■ **Records for the task**
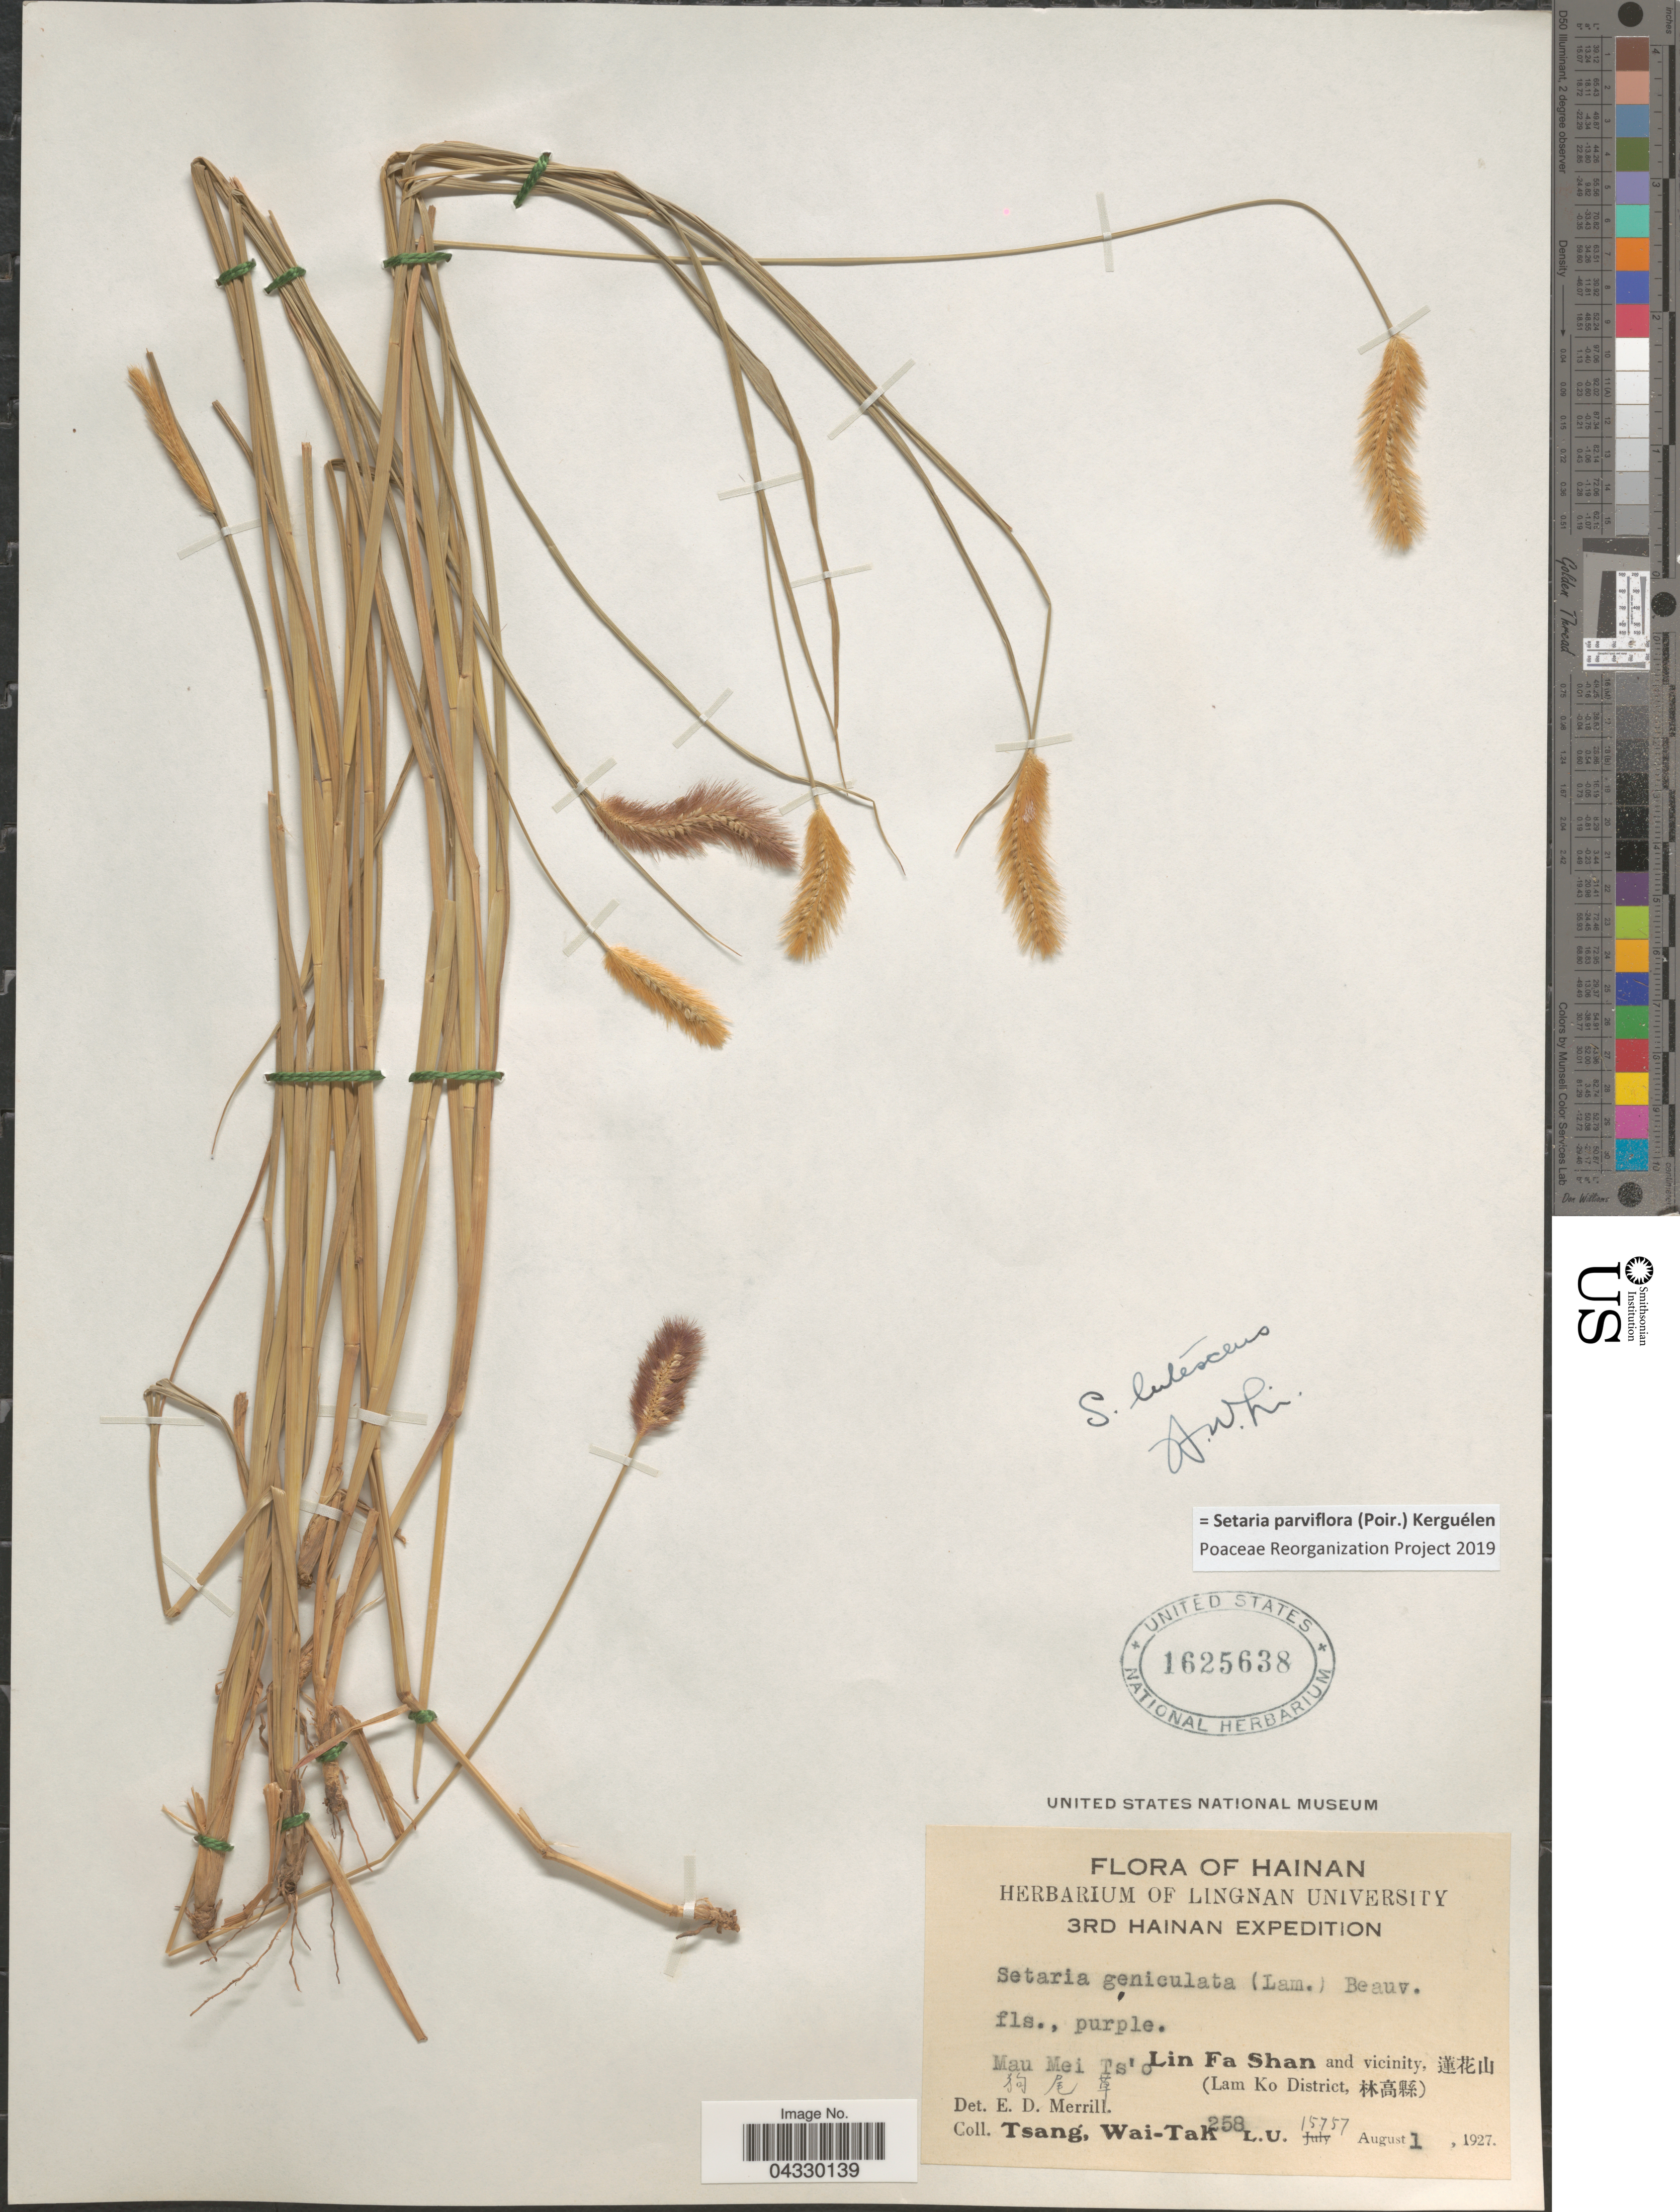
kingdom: Plantae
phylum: Tracheophyta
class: Liliopsida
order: Poales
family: Poaceae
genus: Setaria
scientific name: Setaria parviflora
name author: (Poir.) Kerguélen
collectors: W. T. Tsang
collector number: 258 L.U. 15757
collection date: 1927-08-01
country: China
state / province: Hainan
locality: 3rd Hainan Expedition. Mau Mei Ts'o. X. Lin Fa Shan and vicinity, X. (Lam Ko District, X).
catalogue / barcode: US 1625638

■ **Given problem**
Give back every line of the material above unchanged, leaving out the picture.

■ **Worked solution**
kingdom: Plantae
phylum: Tracheophyta
class: Liliopsida
order: Poales
family: Poaceae
genus: Setaria
scientific name: Setaria parviflora
name author: (Poir.) Kerguélen
collectors: W. T. Tsang
collector number: 258 L.U. 15757
collection date: 1927-08-01
country: China
state / province: Hainan
locality: 3rd Hainan Expedition. Mau Mei Ts'o. X. Lin Fa Shan and vicinity, X. (Lam Ko District, X).
catalogue / barcode: US 1625638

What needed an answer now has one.